"Très chère culture, fer de lance de l’économie française"

La Lettre AFC n°239

Editorial, Le Monde, 8 janvier 2014
La culture coûte cher. Pas un mois sans qu’un rapport ne vienne rappeler le poids de la flotte culturelle et de ses différents vaisseaux dans notre économie en guerre. En septembre, c’était le cabinet Ernst & Young. En décembre, c’était au tour de la Cour des comptes de souligner le coût élevé du cinéma français. Mais si la culture coûte, elle rapporte aussi. C’est tout l’intérêt du rapport livré le 3 janvier par les inspections générales des finances et des affaires culturelles, qui chiffre la part de la culture dans la richesse nationale.

Un tel rapport, signé par deux ministères qui ont plus l’habitude de se chamailler que de travailler ensemble, est inédit. Critiqués dans les milieux artistiques pour avoir, deux années de suite, diminué un budget auquel la droite n’avait osé toucher, les deux administrations dévoilent l’ampleur des dépenses globales de l’Etat pour la culture : 13,9 milliards d’euros, quand les collectivités territoriales accordent 7,6 milliards d’euros.
D’un point de vue méthodologique, on pourra s’étonner d’y voir comptabilisé la totalité des crédits accordés à la télévision, dont la nature " culturelle " peut prêter à discussion. Reste que la facture pèse de façon non négligeable sur les dépenses publiques.

Effort de cohérence
Il convient dès lors de se montrer exigeant dans l’utilisation de ces crédits.
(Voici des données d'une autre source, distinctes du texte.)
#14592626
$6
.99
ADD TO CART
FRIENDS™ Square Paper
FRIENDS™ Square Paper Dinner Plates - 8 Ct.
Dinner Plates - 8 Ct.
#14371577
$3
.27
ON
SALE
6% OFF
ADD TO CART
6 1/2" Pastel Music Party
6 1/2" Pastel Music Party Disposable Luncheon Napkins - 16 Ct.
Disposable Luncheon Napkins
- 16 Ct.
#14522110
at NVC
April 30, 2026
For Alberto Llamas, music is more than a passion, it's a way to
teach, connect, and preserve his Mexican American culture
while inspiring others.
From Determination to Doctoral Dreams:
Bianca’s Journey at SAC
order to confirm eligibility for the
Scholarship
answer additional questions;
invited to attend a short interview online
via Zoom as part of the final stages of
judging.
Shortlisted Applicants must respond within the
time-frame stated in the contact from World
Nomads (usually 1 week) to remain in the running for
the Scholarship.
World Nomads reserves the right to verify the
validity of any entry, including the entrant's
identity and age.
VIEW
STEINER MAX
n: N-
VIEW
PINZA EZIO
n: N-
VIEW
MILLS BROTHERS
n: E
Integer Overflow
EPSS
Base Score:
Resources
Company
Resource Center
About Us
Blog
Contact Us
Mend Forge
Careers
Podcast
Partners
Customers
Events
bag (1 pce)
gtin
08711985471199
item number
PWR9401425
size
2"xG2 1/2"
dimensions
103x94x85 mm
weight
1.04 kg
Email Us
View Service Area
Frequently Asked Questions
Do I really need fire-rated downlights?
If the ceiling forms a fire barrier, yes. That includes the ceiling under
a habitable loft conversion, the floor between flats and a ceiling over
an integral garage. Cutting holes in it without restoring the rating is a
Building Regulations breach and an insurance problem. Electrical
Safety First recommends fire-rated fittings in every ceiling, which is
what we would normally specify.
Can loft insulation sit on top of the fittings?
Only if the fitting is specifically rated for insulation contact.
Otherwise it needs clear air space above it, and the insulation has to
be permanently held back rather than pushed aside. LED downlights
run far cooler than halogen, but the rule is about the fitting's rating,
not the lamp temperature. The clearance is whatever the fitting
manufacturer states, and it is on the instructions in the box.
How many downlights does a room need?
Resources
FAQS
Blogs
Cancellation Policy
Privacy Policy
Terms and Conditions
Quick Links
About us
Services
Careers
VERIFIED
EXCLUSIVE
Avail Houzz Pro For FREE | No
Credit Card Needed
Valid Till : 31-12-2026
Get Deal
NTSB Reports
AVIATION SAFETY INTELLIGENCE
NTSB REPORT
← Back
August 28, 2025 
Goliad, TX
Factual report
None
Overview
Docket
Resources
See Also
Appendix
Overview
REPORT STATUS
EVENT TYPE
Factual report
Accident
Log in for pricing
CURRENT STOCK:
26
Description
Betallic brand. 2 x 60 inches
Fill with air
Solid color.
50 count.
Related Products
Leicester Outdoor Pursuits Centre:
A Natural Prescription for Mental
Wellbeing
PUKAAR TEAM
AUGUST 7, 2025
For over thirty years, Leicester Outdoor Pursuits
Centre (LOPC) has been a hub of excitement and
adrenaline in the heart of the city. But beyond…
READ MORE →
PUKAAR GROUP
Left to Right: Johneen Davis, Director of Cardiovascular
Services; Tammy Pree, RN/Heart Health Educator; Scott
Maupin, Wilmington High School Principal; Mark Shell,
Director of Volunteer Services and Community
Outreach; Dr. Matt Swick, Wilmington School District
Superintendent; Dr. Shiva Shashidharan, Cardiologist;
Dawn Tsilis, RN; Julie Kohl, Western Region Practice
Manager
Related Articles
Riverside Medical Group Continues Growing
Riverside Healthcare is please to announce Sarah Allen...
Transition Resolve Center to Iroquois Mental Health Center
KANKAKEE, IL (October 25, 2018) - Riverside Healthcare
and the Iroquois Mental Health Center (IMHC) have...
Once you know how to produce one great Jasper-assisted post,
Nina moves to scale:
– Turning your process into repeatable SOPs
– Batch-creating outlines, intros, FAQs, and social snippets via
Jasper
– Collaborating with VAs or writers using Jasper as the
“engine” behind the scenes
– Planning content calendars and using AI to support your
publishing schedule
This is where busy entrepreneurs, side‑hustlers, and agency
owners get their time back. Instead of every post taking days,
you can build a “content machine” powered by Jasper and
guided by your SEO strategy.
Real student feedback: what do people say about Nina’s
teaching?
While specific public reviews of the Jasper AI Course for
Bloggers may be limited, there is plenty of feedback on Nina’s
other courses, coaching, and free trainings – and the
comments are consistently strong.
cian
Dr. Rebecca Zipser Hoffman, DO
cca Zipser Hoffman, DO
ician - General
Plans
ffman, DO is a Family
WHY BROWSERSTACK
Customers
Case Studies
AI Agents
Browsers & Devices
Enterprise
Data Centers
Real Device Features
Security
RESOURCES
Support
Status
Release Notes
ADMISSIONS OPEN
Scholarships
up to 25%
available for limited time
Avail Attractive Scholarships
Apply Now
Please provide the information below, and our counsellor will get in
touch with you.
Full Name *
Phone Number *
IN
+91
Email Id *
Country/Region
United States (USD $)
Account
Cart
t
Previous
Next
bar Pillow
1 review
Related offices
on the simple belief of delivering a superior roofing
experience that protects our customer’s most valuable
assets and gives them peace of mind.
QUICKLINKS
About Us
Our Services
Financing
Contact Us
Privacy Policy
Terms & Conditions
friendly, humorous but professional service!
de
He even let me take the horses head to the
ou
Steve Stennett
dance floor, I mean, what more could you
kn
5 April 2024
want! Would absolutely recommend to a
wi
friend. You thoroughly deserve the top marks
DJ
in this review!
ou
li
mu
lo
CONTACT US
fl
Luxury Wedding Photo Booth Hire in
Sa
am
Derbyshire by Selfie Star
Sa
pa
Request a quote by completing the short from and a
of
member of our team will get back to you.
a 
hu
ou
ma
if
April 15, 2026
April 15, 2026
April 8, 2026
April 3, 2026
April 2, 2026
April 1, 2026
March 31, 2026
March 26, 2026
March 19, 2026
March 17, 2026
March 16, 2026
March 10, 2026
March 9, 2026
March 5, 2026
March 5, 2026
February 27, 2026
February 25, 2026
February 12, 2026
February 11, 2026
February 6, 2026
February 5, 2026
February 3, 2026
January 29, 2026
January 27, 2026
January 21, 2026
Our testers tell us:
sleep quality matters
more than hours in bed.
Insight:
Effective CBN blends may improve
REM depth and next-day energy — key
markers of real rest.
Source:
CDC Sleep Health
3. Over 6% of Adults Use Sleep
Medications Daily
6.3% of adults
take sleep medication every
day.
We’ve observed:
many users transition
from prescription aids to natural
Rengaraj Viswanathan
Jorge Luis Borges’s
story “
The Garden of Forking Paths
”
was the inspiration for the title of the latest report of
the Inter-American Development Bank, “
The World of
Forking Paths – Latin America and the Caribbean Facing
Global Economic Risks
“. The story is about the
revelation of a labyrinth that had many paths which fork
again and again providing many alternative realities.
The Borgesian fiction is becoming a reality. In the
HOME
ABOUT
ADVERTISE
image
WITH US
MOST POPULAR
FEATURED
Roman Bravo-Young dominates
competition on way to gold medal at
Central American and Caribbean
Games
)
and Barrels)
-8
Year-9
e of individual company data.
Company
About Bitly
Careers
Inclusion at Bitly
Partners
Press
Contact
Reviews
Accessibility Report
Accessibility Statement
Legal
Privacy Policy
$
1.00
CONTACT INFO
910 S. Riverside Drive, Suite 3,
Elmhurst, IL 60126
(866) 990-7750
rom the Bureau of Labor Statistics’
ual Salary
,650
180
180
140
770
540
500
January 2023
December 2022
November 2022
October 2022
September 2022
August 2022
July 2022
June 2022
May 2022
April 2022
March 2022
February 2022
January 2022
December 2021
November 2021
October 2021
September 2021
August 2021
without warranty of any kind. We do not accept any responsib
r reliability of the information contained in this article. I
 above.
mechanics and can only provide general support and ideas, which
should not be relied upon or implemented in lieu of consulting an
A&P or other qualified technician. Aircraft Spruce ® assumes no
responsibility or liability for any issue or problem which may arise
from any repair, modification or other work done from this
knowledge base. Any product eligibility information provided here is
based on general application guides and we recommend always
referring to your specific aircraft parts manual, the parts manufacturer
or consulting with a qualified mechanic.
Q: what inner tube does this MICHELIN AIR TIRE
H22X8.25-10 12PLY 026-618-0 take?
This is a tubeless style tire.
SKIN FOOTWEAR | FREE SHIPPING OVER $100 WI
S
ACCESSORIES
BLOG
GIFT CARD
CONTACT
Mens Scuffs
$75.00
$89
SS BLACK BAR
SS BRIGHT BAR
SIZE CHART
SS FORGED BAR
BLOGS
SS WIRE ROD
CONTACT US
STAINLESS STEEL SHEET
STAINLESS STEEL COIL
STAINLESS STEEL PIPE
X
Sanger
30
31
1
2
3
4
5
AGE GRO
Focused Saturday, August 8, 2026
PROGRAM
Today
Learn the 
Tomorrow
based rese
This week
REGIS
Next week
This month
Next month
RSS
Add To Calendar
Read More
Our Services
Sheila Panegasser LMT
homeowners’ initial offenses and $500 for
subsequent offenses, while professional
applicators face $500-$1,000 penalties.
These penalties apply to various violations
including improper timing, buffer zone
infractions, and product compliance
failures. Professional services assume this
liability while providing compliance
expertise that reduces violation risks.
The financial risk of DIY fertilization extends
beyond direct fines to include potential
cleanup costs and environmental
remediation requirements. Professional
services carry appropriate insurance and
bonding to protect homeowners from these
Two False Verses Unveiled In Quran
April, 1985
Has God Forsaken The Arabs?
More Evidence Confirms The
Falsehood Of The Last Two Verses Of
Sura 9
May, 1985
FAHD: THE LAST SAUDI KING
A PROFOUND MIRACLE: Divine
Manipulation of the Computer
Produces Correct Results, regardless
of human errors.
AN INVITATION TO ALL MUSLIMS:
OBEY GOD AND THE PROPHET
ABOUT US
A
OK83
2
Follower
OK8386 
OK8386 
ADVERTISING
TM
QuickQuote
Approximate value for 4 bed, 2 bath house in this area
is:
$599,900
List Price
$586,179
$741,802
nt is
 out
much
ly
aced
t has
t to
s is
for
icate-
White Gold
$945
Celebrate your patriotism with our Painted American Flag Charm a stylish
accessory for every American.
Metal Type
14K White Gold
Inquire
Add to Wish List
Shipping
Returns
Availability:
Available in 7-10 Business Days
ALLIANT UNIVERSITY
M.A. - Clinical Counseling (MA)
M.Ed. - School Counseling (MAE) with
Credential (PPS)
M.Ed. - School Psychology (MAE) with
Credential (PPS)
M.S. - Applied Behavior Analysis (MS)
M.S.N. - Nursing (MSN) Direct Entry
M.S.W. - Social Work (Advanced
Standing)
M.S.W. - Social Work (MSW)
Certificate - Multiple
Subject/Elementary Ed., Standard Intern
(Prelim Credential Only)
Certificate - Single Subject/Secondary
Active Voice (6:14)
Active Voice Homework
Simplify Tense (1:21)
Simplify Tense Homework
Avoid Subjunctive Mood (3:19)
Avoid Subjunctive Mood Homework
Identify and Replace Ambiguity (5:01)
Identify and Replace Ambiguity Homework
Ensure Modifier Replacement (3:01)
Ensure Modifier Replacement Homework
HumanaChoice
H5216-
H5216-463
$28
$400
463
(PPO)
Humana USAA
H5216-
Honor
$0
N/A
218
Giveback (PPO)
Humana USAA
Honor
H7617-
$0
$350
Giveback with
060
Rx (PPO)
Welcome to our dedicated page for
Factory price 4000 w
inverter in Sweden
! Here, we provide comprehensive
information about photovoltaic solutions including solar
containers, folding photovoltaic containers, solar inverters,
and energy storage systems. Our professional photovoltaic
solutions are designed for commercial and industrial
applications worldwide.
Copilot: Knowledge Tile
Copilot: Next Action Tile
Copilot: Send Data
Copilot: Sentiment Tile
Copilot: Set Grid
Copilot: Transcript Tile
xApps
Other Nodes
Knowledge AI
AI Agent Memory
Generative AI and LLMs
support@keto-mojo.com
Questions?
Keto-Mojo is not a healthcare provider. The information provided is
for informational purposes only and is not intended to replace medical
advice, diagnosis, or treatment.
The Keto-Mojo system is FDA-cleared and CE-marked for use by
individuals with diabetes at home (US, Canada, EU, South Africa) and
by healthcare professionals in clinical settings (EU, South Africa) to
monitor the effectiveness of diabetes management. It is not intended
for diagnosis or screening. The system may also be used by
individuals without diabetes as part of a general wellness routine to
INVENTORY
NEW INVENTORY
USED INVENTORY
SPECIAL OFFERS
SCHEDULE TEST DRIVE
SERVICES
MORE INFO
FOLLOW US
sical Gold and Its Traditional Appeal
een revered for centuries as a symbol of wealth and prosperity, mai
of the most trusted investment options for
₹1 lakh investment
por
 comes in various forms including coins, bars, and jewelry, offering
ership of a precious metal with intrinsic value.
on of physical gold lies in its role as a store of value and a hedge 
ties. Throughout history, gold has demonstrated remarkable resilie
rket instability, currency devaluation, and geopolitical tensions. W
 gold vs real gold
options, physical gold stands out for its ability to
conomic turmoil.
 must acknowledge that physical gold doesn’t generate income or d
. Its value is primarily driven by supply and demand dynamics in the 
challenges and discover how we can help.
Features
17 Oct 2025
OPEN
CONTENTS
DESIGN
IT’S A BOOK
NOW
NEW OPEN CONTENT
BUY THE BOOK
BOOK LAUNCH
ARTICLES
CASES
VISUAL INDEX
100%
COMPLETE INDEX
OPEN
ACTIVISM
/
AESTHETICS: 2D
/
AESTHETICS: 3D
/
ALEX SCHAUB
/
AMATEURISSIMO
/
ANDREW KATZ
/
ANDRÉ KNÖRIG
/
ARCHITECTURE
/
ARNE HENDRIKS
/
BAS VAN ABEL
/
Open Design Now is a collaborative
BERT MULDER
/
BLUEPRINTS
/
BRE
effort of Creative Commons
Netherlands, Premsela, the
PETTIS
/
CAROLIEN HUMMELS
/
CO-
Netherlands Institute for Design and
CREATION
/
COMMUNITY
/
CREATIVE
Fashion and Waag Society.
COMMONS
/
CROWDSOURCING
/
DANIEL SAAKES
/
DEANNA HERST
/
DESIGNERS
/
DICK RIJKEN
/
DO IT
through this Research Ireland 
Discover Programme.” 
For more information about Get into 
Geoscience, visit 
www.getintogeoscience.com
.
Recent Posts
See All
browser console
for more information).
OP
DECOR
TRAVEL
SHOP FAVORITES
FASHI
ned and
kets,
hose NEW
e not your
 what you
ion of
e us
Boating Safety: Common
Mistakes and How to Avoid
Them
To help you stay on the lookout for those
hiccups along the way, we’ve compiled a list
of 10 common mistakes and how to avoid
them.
Si l’on peut se féliciter de disposer, en France, avec les 28 millions d’euros de l’avance sur recette, d’un système qui donne sa chance aux cinéastes débutants, est-il normal de voir des professionnels confirmés continuer de profiter d’une " avance " qui n’en a que le nom puisque la quasi-totalité des films aidés perdent de l’argent ? Et si le dispositif des intermittents du spectacle soutient à raison des artistes à l’activité par définition fragile et discontinue, peut-on accepter qu’il profite à des employés permanents de l’audiovisuel ? L’effort de transparence de l’administration devrait, ici, s’accompagner d’un effort de cohérence.

Mais le principal mérite du rapport est de cerner la façon dont ces dépenses publiques contribuent à doper l’économie. Il chiffre ainsi à 57,8 milliards d’euros, soit 3,2 % du PIB, le poids de la culture dans la richesse nationale. Autant que l’agriculture et l’agroalimentaire, deux fois plus que les télécommunications, sept fois plus que l’industrie automobile. N’en déplaise aux adeptes de l’art pour l’art, le secteur ne fait pas qu’élever les âmes. Il nourrit 670 000 professionnels ; 870 000 si l’on y ajoute les emplois culturels dans les entreprises des autres secteurs.

Voir une infographie sur le site Internet du Monde.

Encore les deux inspections n’ont-elles pas comptabilisé les effets induits – hôtellerie, restauration, attractivité – toujours délicats à mesurer. Nombre de grandes villes savent pourtant les bénéfices qu’elles tirent de dépenses culturelles qui dépassent souvent 20 % de leur budget. D’autres ont fait de leur festival leur meilleure carte de visite. Et que dire des pays du Golfe qui rivalisent de chantiers culturels : ils ont compris que, pour attirer les cadres de haut niveau, de hauts salaires ne peuvent suffire. Dans la compétition internationale, la culture est bien un enjeu central. Or, dans ce domaine, la France joue en première division. Ce rapport rappelle qu’il importe qu’elle y reste.